Citons pour finir tout ce qui concerne les jeux en réalité alternée (ou fiction interactive), comme In Memoriam ou Alt-Minds de Lexis Numerique, qui proposent au joueur de prendre part à une enquête fictive faisant intervenir l'ordinateur (l'écran, toujours lui), mais en sortant du cadre classique (recherche sur Internet à effectuer sur de faux sites créés pour l'occasion), en utilisant en plus l'e-mail ou le téléphone pour faire progresser son intrigue ! D'autres ARG vous demanderont de vous promener dans votre ville pour résoudre des énigmes ! Encore une fois, la télévision n'est plus seule fournisseur du feedback ludique. Et le joueur n'est plus obligé de sédentariser son amusement. Même si cela s'éloigne de la forme traditionnelle prise par notre média, cela reste quand même du jeu vidéo !
Le futur en point de mire
Le jeu vidéo évolue constamment. Depuis sa naissance, des tas d'innovations ont contribué à le faire changer, et autant sont à attendre pour l'avenir. Pourtant, il possède quelques caractéristiques qui nous paraissent immuables et qui le définissent à nos yeux. Cependant, on peut penser que le "jeu vidéo du futur" sera peut-être construit autour d'une imagerie bien différente. Si je demande à n'importe quel interlocuteur de me décrire une partie de tennis, il me répondra immanquablement qu'il s'agit de 2 ou 4 joueurs placés sur un court, séparés par un filet et se renvoyant la balle à l'aide d'une raquette. Qu'en est-il du saut en hauteur ? Si j'avais posé la question il y a 50 ans, on m'aurait dit que l'objectif était pour l'athlète de sauter par dessus une barre en l'attaquant frontalement. Or, depuis 1968, la méthode dite du Fosbury-flop - où le sportif s'élance désormais dos à l'obstacle, du nom de l'athlète qui a imaginé la technique - sera la seule unanimement décrite !

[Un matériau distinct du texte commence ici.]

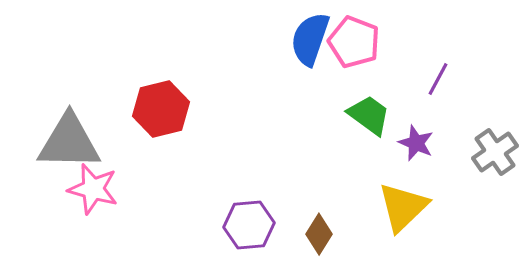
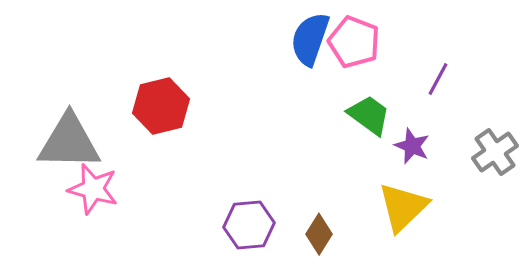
red hexagon: moved 3 px up
purple star: moved 4 px left, 3 px down
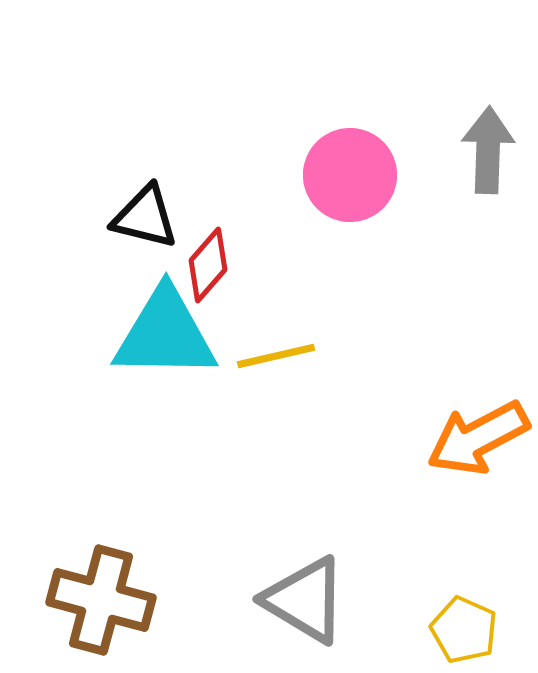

Il arrive un moment où une imagerie définitive va s'ancrer dans l'inconscient collectif, définissant l'identité d'un domaine et qui sera valable pour tout un chacun. Et le jeu vidéo n'échappe pas à cette règle. Comment alors imaginer ce que sera le « souvenir définitif » du jeu vidéo dans la tête des gens d'ici quelques années ? Lorsque l'on demande à Hideo Kojima de définir comment il voit le futur du jeu vidéo, il ne parle pas de beaux graphismes ou de photoréalisme. Il imagine des exosquelettes qui accueilleraient le joueur et le définiraient ainsi comme une interface "humaine". Autant dire, une vision bien différente de celle communément admise aujourd'hui. Pourtant, si on y réfléchit, le jeu vidéo a déjà bien changé depuis sa création. Les sprites ont laissé la place aux polygones ; le chiptune à une orchestration symphonique, les cartouches aux DVD, puis au Blu-ray, en attendant l'avènement du cloud gaming ; sans même parler des manettes, toujours plus dotées en boutons, maintenant vibrantes et à détection de mouvements. Il est certain que le changement amène de la résistance, ce qui peut freiner sa progression. Le cas le plus récent concerne la volte-face de Microsoft autour de sa Xbox One, sous la pression des joueurs. Pourtant, il paraît difficile d'imaginer que le modèle voulu par Microsoft ne soit pas dominant d'ici 10 ans.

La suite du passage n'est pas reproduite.